Anna Politkovskaja, secondo Putin, era nota soprattutto all’estero e poco in Russia, al di fuori dei circoli per la difesa dei diritti umani, e non aveva alcuna “influenza politica”. Ammesso che fosse vero, possiamo pensare che la reputazione di fronte al mondo per Putin non avesse alcuna importanza? E siamo autorizzati a credere che l’eliminazione di un altro grande oppositore, l’ex spia Aleskandr Litvinenko, avvenuta a Londra poco dopo – il 26 novembre dello stesso anno – fosse sempre un caso o magari un altro dispetto al presidente? Il tutto con le elezioni in vista.

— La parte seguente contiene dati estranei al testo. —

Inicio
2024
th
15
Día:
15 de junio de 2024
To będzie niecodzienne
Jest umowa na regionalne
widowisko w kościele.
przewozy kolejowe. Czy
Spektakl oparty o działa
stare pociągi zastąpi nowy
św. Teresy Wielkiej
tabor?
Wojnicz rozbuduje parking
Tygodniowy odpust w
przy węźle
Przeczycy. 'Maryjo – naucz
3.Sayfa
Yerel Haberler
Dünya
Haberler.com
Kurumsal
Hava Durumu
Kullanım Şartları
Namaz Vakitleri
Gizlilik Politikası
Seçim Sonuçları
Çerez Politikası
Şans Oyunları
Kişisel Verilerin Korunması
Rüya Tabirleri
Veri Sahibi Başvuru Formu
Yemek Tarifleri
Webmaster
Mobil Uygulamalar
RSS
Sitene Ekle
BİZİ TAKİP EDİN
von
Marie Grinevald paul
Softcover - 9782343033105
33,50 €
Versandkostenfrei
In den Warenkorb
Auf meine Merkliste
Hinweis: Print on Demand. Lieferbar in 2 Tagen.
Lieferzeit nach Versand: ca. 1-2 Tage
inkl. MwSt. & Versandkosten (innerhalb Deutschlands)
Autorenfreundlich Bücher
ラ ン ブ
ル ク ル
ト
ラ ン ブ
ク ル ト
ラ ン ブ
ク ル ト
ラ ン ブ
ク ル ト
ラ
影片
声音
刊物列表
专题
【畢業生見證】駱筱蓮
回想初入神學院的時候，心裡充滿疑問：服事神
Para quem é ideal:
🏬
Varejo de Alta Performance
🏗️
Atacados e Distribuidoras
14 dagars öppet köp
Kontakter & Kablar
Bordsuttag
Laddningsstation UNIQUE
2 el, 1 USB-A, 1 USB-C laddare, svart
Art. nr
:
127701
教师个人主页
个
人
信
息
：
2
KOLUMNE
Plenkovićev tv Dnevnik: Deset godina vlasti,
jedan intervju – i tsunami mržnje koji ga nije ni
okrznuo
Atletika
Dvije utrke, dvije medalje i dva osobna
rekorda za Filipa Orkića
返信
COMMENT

Una scrittrice e una attivista per i diritti umani

Laureata con una tesi su Marina Cvetaeva, la poetessa finita suicida in una misera capanna a Elabuga, sul fiume Kama, durante gli anni di Stalin, Anna Politkovskaja era, come raccontava il marito e collega Aleksandr, qualcosa di più di una giornalista, una scrittrice e una attivista per i diritti umani. Nel suo tenere sempre lo sguardo all’altezza della gente comune si può accostare alla premio Nobel Svetlana Aleksievič, anche se i suoi testi sono caratterizzati da un tasso molto più alto di sdegno e accusa. Nella nota introduttiva sopracitata scrive: “Le analisi politiche le fanno i politologi. Io sono un essere umano tra i tanti, un volto nella folla di Mosca, della Cecenia, di San Pietroburgo o di qualunque città della Russia. Ragion per cui il mio è un libro di appunti appassionati, a margine della vita come la si vive oggi in Russia. Perché per il momento non riesco a fare un passo indietro e a sezionare quanto raccolto, come è bene che sia se si vuole analizzare un fenomeno. Io vivo la vita, e scrivo ciò che vedo”.

Novaja Gazeta

La Russia di Putin è un libro apparso per la prima volta in Inghilterra nel 2004 con Harville Press e quindi in vari paesi tra cui l’Italia per la traduzione di Claudia Zonghetti, la slavista che ha tradotto anche l’opera di Vasilij Grossman, sempre per Adelphi, e I fratelli Karamazov per Einaudi. In Italia, prima dell’omicidio, era uscito un altro titolo della Politkovskaja, Cecenia. Il disonore russo (Fandango, 2004). Il resto con il grande clamore suscitato dalla morte. Anche in Russia la giornalista era conosciuta per i suoi reportage sulla violazione dei diritti umani nella seconda guerra cecena, i villaggi bruciati, le città rase al suolo, le atrocità e le torture, commesse dall’Armata russa, accusato di razzismo e spirito nazionalista per non dire neonazista. I reportage sono usciti sulla Novaja Gazeta, eroico giornale di opposizione, ora messo a tacere del tutto, il cui direttore, Dmitrij Muratov, ha vinto il Nobel per la pace. Nata a New York, da genitori ucraini (la madre era di Kerč e per metà russa, il padre di Černigov), la Politkovskaja si firmava con il cognome del marito, mentre il suo è Mazepa, lo stesso dell’atamano cosacco ritratto da Gericalut e Delacroix durante la celebre punizione in cui era incorso quando un marito lo ha trovato a letto con la moglie (il “cornuto” lo aveva fatto legare nudo a un cavallo, poi spronato al galoppo). Considerato un traditore in Russia e un eroe in Ucraina, Mazepa ha scaricato in segreto lo zar Pietro il Grande per schierarsi con gli svedesi che garantivano maggiore autonomia e diritti agli ucraini. Anche questa eco onomastica ucraina, oltre al compleanno, getta oggi – in piena guerra - una nuova luce sotto la quale considerare la figura della Politkovskaja.